> PROBLEM STATEMENT: Below are entries; count the lines among them that contain the word "adipose", and give only the count.

(AVAILABLE DATA begins)

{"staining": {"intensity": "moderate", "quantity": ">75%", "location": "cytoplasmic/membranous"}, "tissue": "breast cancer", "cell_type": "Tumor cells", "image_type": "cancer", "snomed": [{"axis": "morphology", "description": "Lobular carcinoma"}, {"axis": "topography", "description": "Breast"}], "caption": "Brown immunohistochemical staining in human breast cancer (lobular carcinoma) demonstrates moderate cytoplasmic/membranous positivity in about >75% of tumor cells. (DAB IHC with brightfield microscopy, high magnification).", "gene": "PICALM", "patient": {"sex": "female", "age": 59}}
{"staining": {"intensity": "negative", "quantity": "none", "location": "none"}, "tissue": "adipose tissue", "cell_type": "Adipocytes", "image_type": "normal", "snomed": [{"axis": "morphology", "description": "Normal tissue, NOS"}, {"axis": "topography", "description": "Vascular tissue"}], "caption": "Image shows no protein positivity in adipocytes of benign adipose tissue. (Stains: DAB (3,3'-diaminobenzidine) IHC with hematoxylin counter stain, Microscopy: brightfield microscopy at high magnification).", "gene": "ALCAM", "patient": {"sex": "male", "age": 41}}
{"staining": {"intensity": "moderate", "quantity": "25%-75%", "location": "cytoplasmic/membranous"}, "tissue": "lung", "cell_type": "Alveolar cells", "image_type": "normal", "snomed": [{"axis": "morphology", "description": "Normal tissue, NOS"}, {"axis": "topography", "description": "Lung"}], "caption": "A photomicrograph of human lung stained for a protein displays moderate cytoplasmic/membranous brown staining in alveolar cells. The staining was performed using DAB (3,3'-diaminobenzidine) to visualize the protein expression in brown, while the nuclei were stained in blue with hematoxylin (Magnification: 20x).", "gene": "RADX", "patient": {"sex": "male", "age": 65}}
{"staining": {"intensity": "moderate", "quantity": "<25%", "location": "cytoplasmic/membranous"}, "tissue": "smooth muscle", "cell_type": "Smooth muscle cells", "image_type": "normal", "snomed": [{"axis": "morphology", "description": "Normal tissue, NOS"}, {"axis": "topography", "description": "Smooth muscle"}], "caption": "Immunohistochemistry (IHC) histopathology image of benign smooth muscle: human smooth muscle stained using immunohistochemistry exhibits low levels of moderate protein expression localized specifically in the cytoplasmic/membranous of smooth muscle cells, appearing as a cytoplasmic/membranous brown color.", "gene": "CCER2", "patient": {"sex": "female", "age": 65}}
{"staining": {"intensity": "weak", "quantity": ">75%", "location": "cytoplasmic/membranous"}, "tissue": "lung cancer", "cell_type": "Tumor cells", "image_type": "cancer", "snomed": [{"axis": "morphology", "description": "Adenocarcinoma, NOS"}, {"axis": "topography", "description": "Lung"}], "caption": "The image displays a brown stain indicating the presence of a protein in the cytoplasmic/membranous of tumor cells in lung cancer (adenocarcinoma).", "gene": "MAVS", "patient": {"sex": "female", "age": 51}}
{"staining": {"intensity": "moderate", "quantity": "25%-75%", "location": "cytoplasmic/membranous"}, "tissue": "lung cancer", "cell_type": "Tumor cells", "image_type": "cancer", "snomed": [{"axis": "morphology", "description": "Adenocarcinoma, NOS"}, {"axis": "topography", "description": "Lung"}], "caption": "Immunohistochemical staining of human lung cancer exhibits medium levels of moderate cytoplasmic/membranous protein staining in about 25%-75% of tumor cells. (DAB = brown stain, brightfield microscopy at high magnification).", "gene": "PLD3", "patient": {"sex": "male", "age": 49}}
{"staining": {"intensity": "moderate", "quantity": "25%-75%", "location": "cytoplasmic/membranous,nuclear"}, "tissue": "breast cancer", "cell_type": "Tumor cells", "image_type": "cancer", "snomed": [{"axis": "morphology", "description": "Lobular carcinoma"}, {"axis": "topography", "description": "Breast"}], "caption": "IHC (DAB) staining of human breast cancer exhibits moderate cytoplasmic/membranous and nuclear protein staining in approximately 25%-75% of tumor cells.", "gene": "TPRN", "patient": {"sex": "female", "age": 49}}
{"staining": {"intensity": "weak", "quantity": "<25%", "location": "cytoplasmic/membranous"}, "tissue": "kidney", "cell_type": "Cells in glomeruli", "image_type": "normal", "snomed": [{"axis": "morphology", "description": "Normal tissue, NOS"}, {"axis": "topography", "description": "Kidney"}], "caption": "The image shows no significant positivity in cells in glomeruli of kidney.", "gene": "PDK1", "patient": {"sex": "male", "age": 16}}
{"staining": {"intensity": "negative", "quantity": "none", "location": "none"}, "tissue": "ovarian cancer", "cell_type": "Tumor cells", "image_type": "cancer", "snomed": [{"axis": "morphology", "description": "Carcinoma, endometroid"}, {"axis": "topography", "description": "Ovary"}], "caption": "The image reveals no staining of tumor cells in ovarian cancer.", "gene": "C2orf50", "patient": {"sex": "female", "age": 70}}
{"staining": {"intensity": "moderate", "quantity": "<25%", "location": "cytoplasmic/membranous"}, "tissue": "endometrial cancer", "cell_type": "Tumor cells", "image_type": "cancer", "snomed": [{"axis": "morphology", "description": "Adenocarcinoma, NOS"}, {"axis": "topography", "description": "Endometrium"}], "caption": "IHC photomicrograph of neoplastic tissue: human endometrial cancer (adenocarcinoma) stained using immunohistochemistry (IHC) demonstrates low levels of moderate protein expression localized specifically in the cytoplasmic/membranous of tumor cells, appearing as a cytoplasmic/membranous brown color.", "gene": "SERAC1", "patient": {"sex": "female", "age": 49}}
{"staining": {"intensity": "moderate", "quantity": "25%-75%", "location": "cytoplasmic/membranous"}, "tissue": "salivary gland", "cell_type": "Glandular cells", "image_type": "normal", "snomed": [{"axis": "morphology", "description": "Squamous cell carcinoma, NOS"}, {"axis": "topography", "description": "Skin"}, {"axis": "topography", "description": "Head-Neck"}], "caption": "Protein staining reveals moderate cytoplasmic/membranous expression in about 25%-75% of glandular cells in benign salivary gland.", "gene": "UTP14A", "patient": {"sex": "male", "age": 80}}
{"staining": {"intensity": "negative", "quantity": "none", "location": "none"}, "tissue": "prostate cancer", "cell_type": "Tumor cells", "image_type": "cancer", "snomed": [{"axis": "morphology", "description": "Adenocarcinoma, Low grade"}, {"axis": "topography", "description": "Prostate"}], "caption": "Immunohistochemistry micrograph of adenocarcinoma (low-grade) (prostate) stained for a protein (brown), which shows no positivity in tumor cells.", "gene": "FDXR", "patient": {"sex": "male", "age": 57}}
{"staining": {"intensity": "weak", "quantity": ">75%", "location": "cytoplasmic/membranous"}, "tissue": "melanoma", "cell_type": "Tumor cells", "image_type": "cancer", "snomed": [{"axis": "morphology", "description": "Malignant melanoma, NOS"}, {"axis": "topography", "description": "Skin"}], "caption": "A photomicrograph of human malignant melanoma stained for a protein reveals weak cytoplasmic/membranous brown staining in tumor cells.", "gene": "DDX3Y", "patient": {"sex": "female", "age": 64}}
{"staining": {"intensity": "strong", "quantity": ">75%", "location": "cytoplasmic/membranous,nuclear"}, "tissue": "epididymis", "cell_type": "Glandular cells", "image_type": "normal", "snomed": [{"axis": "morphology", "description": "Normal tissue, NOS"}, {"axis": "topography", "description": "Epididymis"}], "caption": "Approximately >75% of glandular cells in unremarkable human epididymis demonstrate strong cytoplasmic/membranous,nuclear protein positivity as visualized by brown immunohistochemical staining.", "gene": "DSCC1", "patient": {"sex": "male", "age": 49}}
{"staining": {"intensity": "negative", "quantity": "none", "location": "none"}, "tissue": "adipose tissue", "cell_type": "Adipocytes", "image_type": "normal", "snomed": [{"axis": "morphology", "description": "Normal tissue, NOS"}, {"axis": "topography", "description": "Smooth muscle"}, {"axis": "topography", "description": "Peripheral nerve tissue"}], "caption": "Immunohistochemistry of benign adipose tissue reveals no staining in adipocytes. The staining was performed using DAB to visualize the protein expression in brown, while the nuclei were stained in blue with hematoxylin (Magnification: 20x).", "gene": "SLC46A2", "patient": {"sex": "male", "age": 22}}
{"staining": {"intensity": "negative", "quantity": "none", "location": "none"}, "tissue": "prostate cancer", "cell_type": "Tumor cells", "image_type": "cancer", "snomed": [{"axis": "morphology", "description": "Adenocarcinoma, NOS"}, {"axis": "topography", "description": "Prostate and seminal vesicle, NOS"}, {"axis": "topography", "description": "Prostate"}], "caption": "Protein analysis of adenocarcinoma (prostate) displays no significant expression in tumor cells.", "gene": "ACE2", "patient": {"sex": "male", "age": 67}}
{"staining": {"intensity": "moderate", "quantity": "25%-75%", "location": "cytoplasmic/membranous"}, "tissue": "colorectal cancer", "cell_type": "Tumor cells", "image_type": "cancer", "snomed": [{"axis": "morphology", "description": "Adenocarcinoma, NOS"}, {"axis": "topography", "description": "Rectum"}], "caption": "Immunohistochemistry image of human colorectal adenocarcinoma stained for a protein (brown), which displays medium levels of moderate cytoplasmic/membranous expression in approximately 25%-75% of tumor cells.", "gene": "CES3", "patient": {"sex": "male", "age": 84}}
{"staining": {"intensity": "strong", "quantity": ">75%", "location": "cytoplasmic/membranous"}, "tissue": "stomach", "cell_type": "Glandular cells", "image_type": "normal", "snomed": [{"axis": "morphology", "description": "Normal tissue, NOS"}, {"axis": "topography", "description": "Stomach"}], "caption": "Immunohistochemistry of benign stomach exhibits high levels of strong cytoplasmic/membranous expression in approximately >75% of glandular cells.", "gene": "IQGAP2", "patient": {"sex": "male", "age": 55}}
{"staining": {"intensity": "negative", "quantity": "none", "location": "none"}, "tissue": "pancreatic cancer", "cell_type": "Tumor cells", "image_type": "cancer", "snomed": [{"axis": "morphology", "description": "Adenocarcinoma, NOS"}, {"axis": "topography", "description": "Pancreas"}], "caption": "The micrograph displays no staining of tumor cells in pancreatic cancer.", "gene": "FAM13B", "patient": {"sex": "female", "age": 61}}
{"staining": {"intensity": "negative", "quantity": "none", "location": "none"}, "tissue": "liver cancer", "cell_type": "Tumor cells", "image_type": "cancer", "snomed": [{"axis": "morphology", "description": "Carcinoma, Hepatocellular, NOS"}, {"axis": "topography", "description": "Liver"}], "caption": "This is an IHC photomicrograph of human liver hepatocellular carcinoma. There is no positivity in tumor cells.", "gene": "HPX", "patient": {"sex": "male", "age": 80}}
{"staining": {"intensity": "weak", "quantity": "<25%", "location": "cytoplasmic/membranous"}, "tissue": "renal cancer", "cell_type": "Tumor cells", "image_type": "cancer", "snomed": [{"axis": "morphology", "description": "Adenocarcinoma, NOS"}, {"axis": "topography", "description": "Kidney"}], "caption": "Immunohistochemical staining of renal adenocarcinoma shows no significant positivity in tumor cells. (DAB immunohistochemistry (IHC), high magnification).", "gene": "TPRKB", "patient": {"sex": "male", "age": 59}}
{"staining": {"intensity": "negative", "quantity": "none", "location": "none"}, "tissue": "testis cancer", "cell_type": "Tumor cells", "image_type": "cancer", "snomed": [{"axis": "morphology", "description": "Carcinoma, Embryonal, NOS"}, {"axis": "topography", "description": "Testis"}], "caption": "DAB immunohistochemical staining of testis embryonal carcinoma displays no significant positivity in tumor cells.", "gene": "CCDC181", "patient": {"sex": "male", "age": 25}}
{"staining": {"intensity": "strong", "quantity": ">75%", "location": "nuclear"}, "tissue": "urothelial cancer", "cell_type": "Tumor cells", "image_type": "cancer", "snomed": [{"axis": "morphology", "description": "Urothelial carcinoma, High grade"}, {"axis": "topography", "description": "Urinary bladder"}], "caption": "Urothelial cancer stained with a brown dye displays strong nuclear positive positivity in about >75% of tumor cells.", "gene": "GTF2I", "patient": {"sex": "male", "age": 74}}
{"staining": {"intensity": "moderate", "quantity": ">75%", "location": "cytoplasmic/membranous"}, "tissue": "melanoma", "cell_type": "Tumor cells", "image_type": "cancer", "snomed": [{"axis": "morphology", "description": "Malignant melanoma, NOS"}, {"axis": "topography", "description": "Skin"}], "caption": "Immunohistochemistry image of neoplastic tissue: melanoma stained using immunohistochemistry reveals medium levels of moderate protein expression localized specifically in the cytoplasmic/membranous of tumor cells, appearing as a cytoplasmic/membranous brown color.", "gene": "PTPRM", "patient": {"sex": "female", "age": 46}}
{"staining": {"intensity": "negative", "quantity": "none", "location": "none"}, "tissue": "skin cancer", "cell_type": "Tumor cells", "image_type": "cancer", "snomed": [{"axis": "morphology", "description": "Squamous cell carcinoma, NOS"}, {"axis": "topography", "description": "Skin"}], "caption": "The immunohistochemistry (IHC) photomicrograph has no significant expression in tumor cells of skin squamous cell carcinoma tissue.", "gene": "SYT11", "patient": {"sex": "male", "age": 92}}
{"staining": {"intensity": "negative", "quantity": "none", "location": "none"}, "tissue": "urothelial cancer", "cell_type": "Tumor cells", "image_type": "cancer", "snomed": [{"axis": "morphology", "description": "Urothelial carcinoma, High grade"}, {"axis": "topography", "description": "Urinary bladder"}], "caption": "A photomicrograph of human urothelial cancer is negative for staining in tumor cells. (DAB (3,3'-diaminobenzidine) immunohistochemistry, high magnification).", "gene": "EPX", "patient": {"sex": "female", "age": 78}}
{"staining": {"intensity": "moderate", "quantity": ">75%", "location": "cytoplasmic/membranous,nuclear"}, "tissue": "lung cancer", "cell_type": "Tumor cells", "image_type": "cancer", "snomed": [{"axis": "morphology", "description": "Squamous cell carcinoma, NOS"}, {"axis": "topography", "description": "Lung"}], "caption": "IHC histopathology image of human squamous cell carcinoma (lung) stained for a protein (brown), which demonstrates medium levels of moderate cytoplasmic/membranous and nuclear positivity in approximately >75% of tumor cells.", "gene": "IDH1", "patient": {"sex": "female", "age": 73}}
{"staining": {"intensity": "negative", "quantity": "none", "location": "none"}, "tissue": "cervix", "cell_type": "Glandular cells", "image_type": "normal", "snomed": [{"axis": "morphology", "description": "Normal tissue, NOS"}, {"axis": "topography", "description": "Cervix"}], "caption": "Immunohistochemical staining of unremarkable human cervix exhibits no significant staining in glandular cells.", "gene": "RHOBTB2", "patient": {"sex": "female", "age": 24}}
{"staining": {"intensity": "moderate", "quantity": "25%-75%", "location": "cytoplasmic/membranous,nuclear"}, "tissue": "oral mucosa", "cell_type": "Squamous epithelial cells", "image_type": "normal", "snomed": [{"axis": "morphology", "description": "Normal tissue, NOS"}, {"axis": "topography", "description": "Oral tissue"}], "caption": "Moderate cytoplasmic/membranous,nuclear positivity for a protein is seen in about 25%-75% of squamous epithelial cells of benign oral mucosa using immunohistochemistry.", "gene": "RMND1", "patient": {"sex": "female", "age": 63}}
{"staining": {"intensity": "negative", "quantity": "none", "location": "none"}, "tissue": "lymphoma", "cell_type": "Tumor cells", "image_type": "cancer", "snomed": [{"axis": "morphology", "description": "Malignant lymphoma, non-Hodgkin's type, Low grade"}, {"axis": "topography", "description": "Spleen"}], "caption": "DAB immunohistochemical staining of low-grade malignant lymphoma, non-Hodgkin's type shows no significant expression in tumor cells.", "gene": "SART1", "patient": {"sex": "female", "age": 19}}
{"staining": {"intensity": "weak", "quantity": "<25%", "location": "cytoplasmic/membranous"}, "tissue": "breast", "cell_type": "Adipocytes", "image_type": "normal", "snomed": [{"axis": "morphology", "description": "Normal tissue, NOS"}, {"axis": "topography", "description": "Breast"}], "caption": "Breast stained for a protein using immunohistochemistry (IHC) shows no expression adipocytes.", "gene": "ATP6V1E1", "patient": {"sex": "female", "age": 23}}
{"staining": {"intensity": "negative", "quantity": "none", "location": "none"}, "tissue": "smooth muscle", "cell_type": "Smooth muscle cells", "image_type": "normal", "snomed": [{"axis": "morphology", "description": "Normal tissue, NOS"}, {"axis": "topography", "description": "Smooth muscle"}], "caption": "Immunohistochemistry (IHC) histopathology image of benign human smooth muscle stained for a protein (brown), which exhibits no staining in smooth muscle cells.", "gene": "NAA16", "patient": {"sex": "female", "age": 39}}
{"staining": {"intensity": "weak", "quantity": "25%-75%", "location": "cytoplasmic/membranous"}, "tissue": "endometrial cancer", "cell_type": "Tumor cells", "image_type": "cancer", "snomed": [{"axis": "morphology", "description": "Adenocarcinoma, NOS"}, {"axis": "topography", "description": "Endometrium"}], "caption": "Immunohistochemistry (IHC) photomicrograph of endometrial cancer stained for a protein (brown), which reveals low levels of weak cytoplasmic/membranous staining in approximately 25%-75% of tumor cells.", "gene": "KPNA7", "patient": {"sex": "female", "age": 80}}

(AVAILABLE DATA ends)

> SOLVED PROBLEM: 2